Leaders are expected to disclose how candidate bases may be selected "this spring," Barrett said. Bases will be scored based on criteria that could be based on "talent and infrastructure" but may also include "things like the quality of schools and the ability of spouses to get jobs, so the occupational reciprocity of the states," Barrett said.

In May 2019, the Air Force announced it was weighing four Colorado locations, including Buckley Air Force Base, Cheyenne Mountain Air Force Station, Peterson Air Force Base and Schriever Air Force Base, to accomodate SPACECOM. Other options are the Army's Redstone Arsenal in Alabama and Vandenberg Air Force Base in California.

A decision was originally due this summer.

But that February, nearly a dozen elected officials tried to petition the Defense Department and President Donald Trump to have Space Command placed in Florida.

Florida Gov. Ron DeSantis, a Republican, said he would formally ask the president to locate the department's unified combatant command for space at Kennedy Space Center in Cape Canaveral.

"I am formally sending a request to @realDonaldTrump to place the headquarters for the Space Force Combatant Command here in Florida @NASAKennedy in Cape Canaveral," he tweeted Feb. 19, 2019.

In a letter to then-acting Defense Secretary Patrick Shanahan, Republican Reps. Michael Waltz and Bill Posey, members of the House Armed Services Committee, and 11 other Florida lawmakers said their state remains "the epicenter of America's space program," Stars and Stripes reported.
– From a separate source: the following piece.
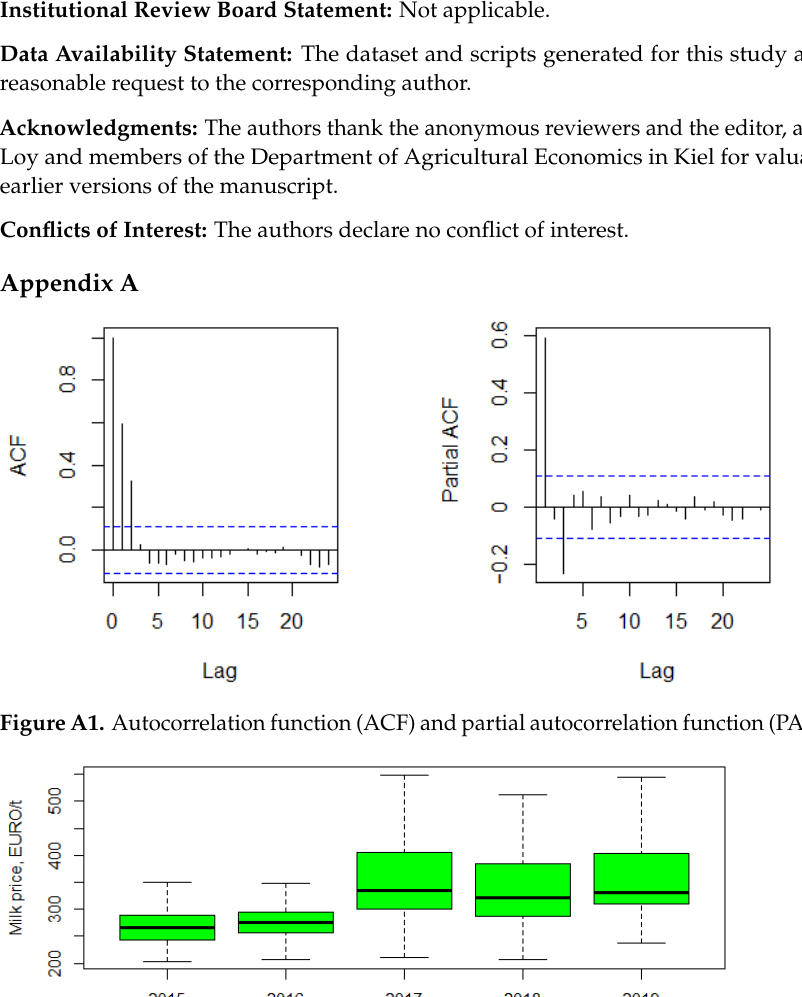
Figure A3. Correlation plot for all 17 collected explanatory variables Red color in the correlation plot indicates the correlation coefficients greater than zero; blue color indicates the correlation coefficients smaller than zero). Figure A4. Prediction root mean square errors (RMSE) for different years in the test dataset.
The process could become contentious: During a recent campaign rally, Trump implied that he -- not necessarily the Pentagon -- will decide where to house the command.
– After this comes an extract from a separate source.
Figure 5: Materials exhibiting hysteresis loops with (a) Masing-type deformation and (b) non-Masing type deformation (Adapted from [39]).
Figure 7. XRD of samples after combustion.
"You are being very strongly considered for the Space Command, very strongly," Trump said during a Colorado Springs rally Feb. 20.
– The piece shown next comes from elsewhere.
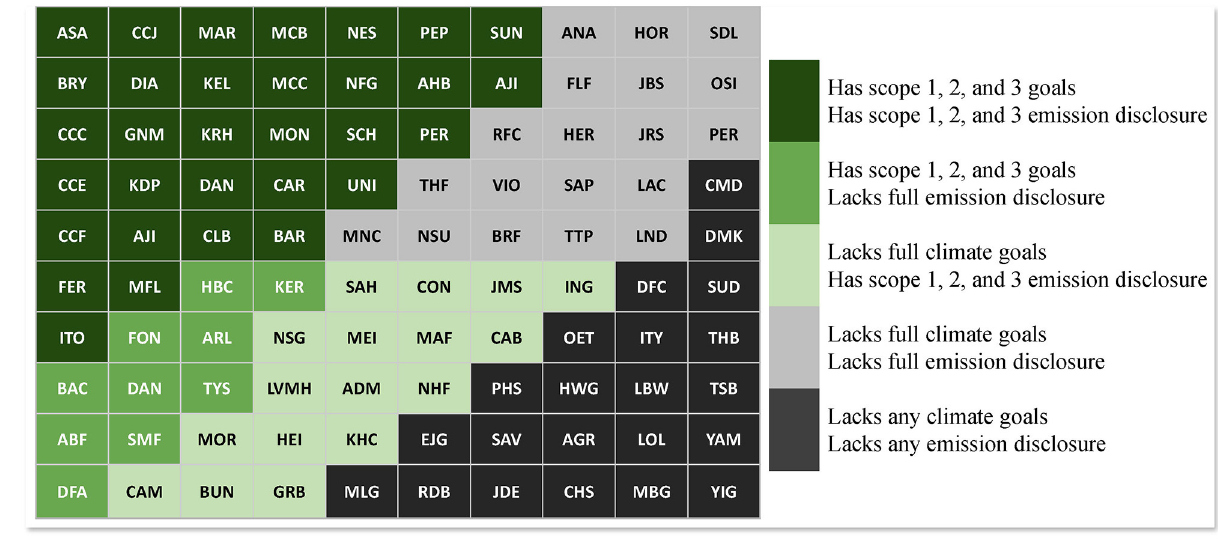
FIGURE 2 | Heat map showing the current status of climate goals and greenhouse gas emission disclosure of top 100 global food and beverage companies as ranked by Food Engineering (Food Engineering, 2020). The data were taken from 2020 CDP or corporate reports. Each box contains an abbreviation for one company, company abbreviations can be found in Supplementary Table S1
"I will be making a big decision on the future of the Space Force as to where it is going to be located, and I know you want it," he told the crowd, as reported by the Colorado Springs Gazette. "I will be making a decision by the end of the year."

Space policy and budget experts have said it would be wise to concentrate operations at Peterson because it already hosts a robust space mission.

Peterson "is where [SPACECOM] was originally headquartered," said Brian Weeden, director or program planning and technical adviser for national and international space security for the Secure World Foundation.

Weeden was referring to the first combatant command for space, founded in 1985. It disbanded in 2002. He spoke to about the potential base moves last year.

"I don't think there's any single base that is 100% a good fit" to house [SPACECOM] in its entirety, he said. "But there are a couple that make more sense than the others."